Abb: Kristin Fitzsimmons (PD)
Dass die WWE heute abseits der brackigen Ursuppe rassistischer oder auch sexistischer Ressentiments stehen möchte, belegt z.B. ihre vollständige Distanzierung von Hulk Hogan, ihrem einstigen Über-Aushängeschild, aufgrund seiner rassistischen Äußerungen letzten Sommer. Und die Karriere des afroamerikanischen Wrestlers Darren Young. 2013 outete er sich als schwul. Ein starkes Stück in einer Welt, die Macho-Attitüde zwischen Ringseilen vertritt – zumal er kurz nach seinem Coming Out zu den »Guten« konvertierte.

Dennoch gilt im Wrestling weitestgehend: Die beteiligten Damen setzen auf die Erotik ihrer gestählten Körper, während die Männer mit ihr kokettieren. Die nächsten beiden Kämpfe bezeugen es. Im ersten tritt das Drei-Mann-Gespann The New Day gegen die samoanischen Zwillingsbrüder Jimmy und Jey Uso an, deren Kampf-Troika durch den Giganten Big Show komplettiert wird. In dem 6 Man Tag Team Match werden akustisch effektvolle Rückenklatscher zum Running Gag. Außerdem das wenig züchtig bedeckte Popogewackel. Eventuell antörnend soll das nicht sein, vielmehr lustig. Das sieht beim nächsten Kampf ganz anders aus: Ein Fight um die WWE Divas Championship. Die Art und Weise, wie Gothic-Braut Paige und ihre Kontrahentin Charlotte ihre Körper ausstellen, lässt keine Zweifel an ihrem vordergründigen Zweck. Ebenso das kaum verhüllende Schiedsrichter-Outfit von Summer Rae, einer aktiven Wrestlerin im Divas-Roster der WWE, die als Special Referee das Match entscheidet.

Großes Wrestling-Kino

Rae ist nämlich alles andere als unparteiisch. Sie befehdet sich seit einer Weile mit Paige. Als jene den Fight per Pinfall zu beenden droht, schafft sie es aufgrund eines schmerzenden Arms nicht, die nötigen drei Male auf den Ringboden zu klatschen – und die so um ihren Sieg gebrachte verliert das Match gegen Titelverteidigerin Charlotte. Großes Wrestling-Kino! Ric Flair, übrigens der Vater der unverdienten Siegerin, ist auch am Ring anwesend. Wohl, um seiner Tochter im Kampf beizustehen. Und natürlich, um alte Fans wie mich zu mobilisieren. Klar greift auch er zwischendurch ein, indem er Paige am Fuß festhält.

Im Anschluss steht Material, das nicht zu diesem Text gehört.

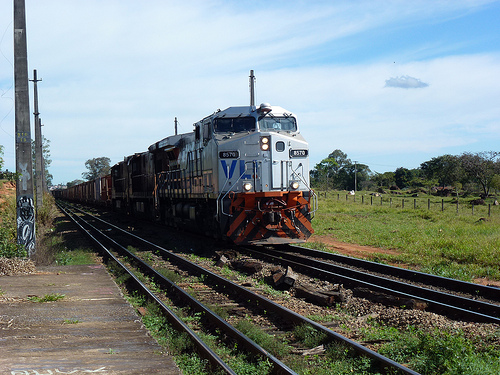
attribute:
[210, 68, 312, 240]
front end — orange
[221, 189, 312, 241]
stripes — black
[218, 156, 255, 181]
writing — blue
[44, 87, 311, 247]
train — long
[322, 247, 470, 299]
train tracks —  train's 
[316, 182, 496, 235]
fencing — wood, wire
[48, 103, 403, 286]
train —  coming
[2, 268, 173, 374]
platform — wooden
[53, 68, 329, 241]
train — for cargo, the Front , long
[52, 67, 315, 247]
freight train — for  freight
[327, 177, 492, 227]
fence — in background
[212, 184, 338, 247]
bumper — red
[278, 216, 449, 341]
dirt — brown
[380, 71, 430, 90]
cloud — small, gray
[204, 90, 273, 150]
sky — light, blue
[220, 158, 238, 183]
letter — blue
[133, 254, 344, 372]
lines —  3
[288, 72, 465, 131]
clouds — Wispy , white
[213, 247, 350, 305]
wood — in Pile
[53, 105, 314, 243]
train — a freight train, white,  the front, modern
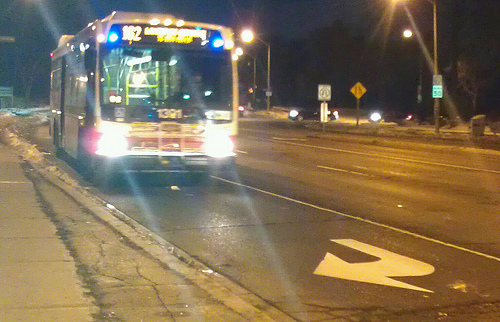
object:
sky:
[86, 1, 386, 38]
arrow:
[312, 235, 436, 296]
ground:
[1, 124, 499, 321]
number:
[120, 25, 145, 41]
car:
[287, 105, 340, 124]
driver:
[188, 71, 209, 107]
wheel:
[94, 163, 125, 194]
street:
[33, 122, 499, 321]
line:
[209, 174, 498, 263]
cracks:
[19, 134, 281, 321]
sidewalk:
[1, 141, 302, 322]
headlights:
[95, 129, 236, 161]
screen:
[119, 23, 210, 47]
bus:
[47, 8, 241, 183]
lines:
[210, 134, 499, 266]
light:
[240, 28, 255, 44]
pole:
[256, 36, 275, 112]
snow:
[0, 105, 80, 186]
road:
[33, 120, 500, 322]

Sein Auftritt verläuft jedoch weniger glanzvoll als gedacht. Das macht eben Wrestling aus einem. Wie konnte ich bloß erwarten, der Mann biete mehr als eine gute Figur als statischer Ring-Rentner? Eine spektakuläre Show, der alten Zeiten wegen, ist zu viel verlangt. So mancher seiner Generation ist lange begraben, hat nicht sein Alter von 67 Jahren erreicht.

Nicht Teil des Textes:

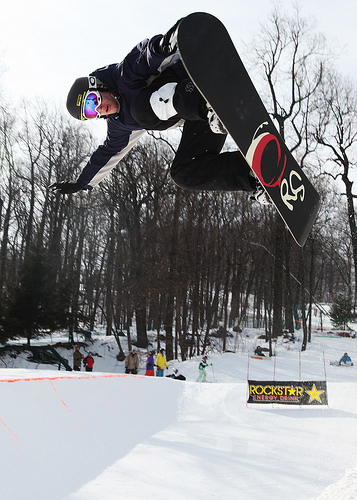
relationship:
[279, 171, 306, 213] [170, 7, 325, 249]
rs logo on snowboard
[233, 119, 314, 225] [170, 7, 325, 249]
rs logo on snowboard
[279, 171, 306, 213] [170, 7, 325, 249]
rs logo painted on snowboard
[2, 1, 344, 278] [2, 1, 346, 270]
cloud cover hanging in sky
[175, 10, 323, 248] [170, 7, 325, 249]
bottom belonging to snowboard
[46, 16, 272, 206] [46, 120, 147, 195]
man extending arm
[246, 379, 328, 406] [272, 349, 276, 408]
banner attached to pole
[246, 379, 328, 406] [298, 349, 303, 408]
banner attached to pole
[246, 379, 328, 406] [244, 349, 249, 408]
banner attached to pole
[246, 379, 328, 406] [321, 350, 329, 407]
banner attached to pole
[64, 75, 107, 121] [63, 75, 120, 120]
helmet worn on head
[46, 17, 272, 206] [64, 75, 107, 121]
man wearing helmet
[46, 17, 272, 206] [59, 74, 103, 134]
man wearing goggles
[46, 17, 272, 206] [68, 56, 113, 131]
man wearing goggles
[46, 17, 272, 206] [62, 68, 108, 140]
man wearing goggles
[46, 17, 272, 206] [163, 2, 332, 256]
man on a snowboard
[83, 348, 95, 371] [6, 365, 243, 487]
skier on slope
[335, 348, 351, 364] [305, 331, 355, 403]
skier on slope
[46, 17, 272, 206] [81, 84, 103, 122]
man wears goggles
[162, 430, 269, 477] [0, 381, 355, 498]
shadow on snow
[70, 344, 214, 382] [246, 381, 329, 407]
fans watching event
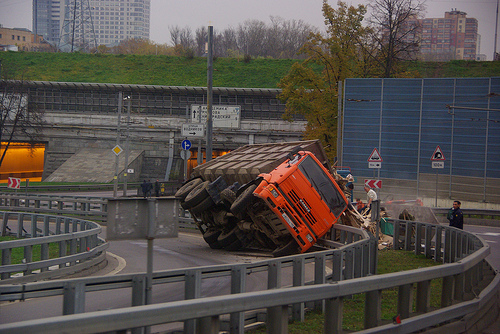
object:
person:
[444, 200, 464, 229]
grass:
[1, 48, 499, 96]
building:
[32, 0, 148, 55]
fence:
[340, 80, 498, 224]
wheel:
[233, 186, 256, 214]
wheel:
[274, 238, 292, 256]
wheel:
[188, 184, 213, 211]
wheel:
[171, 179, 203, 197]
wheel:
[217, 231, 243, 252]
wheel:
[200, 226, 225, 251]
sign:
[8, 174, 19, 191]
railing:
[0, 207, 497, 331]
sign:
[368, 148, 382, 163]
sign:
[431, 146, 448, 163]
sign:
[182, 138, 190, 152]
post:
[434, 171, 440, 222]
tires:
[178, 177, 295, 255]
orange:
[271, 168, 326, 232]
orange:
[303, 145, 351, 204]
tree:
[278, 2, 432, 162]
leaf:
[323, 7, 328, 13]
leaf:
[330, 26, 347, 37]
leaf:
[356, 56, 370, 66]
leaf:
[316, 35, 337, 52]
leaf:
[300, 94, 319, 106]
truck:
[173, 137, 349, 255]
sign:
[191, 101, 242, 133]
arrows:
[184, 106, 200, 138]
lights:
[191, 144, 237, 174]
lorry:
[172, 136, 347, 258]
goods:
[310, 185, 477, 269]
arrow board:
[4, 173, 23, 193]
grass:
[317, 237, 453, 327]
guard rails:
[77, 219, 352, 284]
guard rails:
[398, 219, 497, 324]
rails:
[158, 250, 400, 324]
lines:
[93, 249, 131, 279]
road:
[25, 205, 338, 330]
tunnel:
[9, 133, 81, 188]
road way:
[99, 208, 301, 280]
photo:
[4, 0, 499, 331]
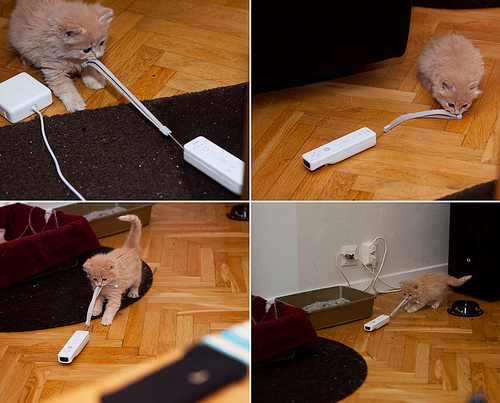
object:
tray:
[275, 285, 377, 329]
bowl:
[447, 300, 485, 318]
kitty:
[7, 0, 112, 113]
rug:
[0, 82, 249, 199]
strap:
[86, 285, 103, 326]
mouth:
[96, 284, 103, 288]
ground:
[249, 6, 499, 200]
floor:
[249, 5, 499, 200]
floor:
[315, 282, 500, 401]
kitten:
[83, 213, 142, 326]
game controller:
[302, 126, 376, 171]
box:
[248, 294, 318, 361]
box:
[0, 203, 101, 284]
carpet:
[0, 245, 154, 333]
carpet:
[252, 335, 370, 401]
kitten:
[417, 32, 484, 115]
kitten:
[399, 272, 473, 314]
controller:
[56, 329, 91, 366]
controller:
[364, 314, 391, 332]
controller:
[183, 135, 247, 195]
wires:
[370, 236, 402, 295]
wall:
[252, 206, 449, 300]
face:
[443, 91, 471, 111]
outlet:
[361, 242, 378, 266]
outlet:
[341, 244, 359, 266]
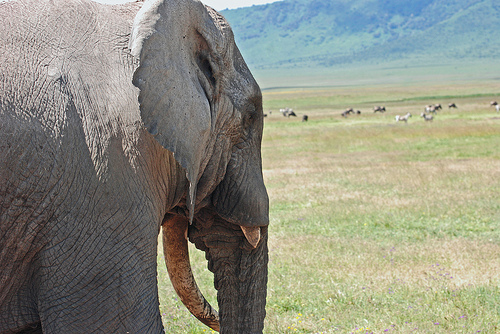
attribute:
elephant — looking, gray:
[1, 0, 271, 334]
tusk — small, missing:
[240, 226, 260, 247]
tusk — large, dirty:
[163, 215, 220, 332]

In Magdeburg geht’s derweil aufs Ende zu. Kevin Owens und Dolph Ziggler begegnen sich im Ring. Der massige Owens macht sich unbeliebt, er wettert gegen das Publikum – und will nicht kämpfen. Er geht, da sind sie wieder, von Pussy-Rufen begleitet. Dass er in den Ring zurückgeprügelt wird, ist ebenso obligatorisch wie seine Niederlage. Dass im darauffolgenden Main Match, dem Street Fight zwischen Alberto del Rio und Roman Reigns, Klapptisch und -stuhl unter dem Ring verstaut sind, auch.

Die Sitzgarnitur hat nicht etwa ein Roadie vergessen: Klappstühle haben im Wrestling Tradition. Da kloppt man sich gerne mal mit diesen Gegenständen. Bei einem zünftigen Street Fight wie diesem scheinen sie gar unverzichtbar zu sein. Es kommt natürlich, wie es kommen muss: Der hünenhafte Roman Reigns rammt den nicht minder gigantischen Del Rio durch den in der Ringecke drapierten Tisch – und entscheidet den Kampf für sich.

Und das war´s dann. Zweieinhalb Stunden voller Action sind vorüber. Roman Reigns lässt es sich am Ende nicht nehmen, das Mikrofon des Ringsprechers zu ergreifen. Er erklärt dem Publikum, das es das beste der Welt sei.

Ob das tatsächlich stimmt? Ob es in einem von vorne bis hinten durchinszenierten Kosmos wie der WWE die Möglichkeit für Wahrhaftigkeit gibt?

Oh yeah, würde ›Macho Man‹ Randy Savage sagen.